One topic among the many discussions going on at IDSC was the degree to which business types should know design. Do we want the business types to be designing? If not, just how far along that path should they go? The flip side came up, too — just how much “business” stuff should designers be doing, be aware of?
And, we didn’t even mention other people who should be involved, most obviously the technologists/engineers.
For me, I have no interest in seeing business people become designers, designers become business people, engineers become designers, etc. etc. BUT, obviously, all these groups need to meaningfully interact, they do need to work together, and they need to understand the value that each brings to the table.
I identified three key points at which all these disciplines should be working together, side-by-side.
This is the outset of any project or process. WHY are you engaging in this project. What is hoped to be achieved? What hypotheses are you bringing? How will you go about challenging them. It’s crucial that all voices are brought to bear here. Bad things happen when one group (usually a “business owner” or “product manager” or some such) defines everything for the rest of the organization. All parties have something to contribute here, and this is most definitely one place where no one group has more to offer than any other
I suspect this is pretty obvious. Nothing shocking there. Get the team together at the start. Great. But then what? Typically, either disciplines go off and do their own thing and come back together, or there’s a series of handoffs as the project moves from one group to another.
This is where the two other key points come in.
Observational research (aka “ethnography”)
As Harry Max put it in a talk he gave at the IA Summit Redux, there is only one thing that every business needs – customers. And this means that everyone in that business should be interested in and concerned with those customers.
This is all about empathy, people. And everyone in the organization should be encouraged to be as empathetic with their customers as possible.
The one key place where this appreciation can happen is through observing and interviewing customers. This should not be the purview of some small group in the organization. There’s no reason that everyone can’t engage in this practice. Yes, it might take some practice to learn appropriate ways to observe and interview, but, really, this isn’t a highly specialized skill to only be practiced by vaunted experts. Everyone is better off when everyone observes and listens to customers. It’s essential for getting everyone to recognize what is going on with the customers, what’s working and not working for them, and to really feel what it is like to be a customer.
(I’d also like to note that, contrary to some recent “design thinking” hagiography, that empathy and ethnography are NOT elements of design thinking. In fact, when I first started working with designers, they proved to be among the least interested in truly engaging with customers. And if designers try to claim ethnography, they will be doing it, and their colleagues, a disservice.)
I don’t think that everyone needs to be involved in all forms of customer research. Surveys, market analysis, user testing, trends, etc. etc., can be performed by specialists. But I do think watching and talking to customers is something everyone should do.

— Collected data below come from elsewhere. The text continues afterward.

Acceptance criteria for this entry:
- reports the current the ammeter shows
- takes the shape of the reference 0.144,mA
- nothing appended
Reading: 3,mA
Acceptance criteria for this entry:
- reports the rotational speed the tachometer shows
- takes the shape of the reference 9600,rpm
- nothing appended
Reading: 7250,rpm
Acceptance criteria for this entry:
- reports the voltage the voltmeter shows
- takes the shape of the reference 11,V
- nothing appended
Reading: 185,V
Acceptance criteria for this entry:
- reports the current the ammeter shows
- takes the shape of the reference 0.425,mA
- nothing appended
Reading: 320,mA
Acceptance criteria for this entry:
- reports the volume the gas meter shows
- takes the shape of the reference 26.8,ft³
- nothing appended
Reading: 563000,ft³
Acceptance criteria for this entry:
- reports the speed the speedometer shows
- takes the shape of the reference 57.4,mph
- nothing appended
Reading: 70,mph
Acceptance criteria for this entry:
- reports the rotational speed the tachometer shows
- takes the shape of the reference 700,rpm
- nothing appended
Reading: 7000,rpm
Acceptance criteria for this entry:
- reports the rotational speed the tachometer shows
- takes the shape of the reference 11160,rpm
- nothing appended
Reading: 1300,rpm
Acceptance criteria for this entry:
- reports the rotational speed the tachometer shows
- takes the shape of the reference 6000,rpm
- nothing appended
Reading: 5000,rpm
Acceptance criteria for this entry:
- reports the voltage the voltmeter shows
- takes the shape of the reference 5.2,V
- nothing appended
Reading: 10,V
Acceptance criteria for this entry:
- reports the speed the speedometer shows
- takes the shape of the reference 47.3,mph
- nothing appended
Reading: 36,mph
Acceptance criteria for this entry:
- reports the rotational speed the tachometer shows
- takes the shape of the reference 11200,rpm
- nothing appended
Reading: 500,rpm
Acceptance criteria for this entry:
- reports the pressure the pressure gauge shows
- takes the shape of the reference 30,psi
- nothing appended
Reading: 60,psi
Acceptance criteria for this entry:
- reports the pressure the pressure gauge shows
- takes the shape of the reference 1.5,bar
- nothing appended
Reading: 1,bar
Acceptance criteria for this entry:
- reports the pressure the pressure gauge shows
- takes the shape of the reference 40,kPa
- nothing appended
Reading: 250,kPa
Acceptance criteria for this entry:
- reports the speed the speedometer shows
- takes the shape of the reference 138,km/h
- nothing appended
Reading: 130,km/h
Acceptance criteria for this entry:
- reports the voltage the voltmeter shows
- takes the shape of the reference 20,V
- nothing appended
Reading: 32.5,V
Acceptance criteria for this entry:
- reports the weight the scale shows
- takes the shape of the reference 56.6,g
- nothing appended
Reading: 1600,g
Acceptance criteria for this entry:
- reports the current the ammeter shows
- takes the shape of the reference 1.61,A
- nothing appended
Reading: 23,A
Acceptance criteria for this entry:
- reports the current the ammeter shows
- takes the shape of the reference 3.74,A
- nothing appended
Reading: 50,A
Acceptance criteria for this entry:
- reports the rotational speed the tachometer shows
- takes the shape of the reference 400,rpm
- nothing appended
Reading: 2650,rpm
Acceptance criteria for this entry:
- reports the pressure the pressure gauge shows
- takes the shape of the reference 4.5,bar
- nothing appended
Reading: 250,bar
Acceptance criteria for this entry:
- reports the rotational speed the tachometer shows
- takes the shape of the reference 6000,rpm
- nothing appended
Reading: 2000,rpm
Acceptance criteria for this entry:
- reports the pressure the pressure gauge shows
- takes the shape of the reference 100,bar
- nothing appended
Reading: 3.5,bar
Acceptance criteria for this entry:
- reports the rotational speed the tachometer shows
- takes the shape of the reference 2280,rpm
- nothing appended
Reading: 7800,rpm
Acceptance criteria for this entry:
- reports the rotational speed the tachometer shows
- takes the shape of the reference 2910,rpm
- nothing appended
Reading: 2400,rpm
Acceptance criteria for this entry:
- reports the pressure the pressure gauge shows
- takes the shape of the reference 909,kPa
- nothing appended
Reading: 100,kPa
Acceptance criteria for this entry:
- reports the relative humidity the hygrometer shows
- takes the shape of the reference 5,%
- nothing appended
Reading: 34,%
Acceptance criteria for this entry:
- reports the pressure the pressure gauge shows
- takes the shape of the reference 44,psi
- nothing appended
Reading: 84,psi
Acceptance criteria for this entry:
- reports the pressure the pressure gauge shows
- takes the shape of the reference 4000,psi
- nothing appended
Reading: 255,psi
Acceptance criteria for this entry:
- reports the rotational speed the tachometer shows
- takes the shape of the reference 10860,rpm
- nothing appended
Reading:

Generate Insights from models
This is the one that’s probably the least obvious, but I think potentially quite powerful. After the customer research has been gathered (and not just ethnographic research, but all the awareness that has been built up around the customer), it should all be laid out in front of the entire team. And the entire team should be involved in figuring out what all that research means, what models can be developed to tease out patterns and stories, and what the implications are on the project.
Insights can and should come from anywhere on the team — in fact, this is one of those situations where the more perspectives there are, the better. This is brainstorming. This is generative. This should be about coming up with ideas. This won’t be untethered brainstorming or blue-sky — the customer research should provide a foundation, and a boundary, that insures relevancy. But, again, this shouldn’t be “owned” by any one group. This should be a joining of hands, as the team understands the implications of the research, and agrees upon the most appropriate direction for the project to take.
It is at this point, with a fair amount of shared, common understanding about the problem to be solved, that people can once again firmly put on their discipline cap and focus on execution. The idea being, since the strategy and direction is shared, the disciplines, even as they do their own thing, or working toward a common goal.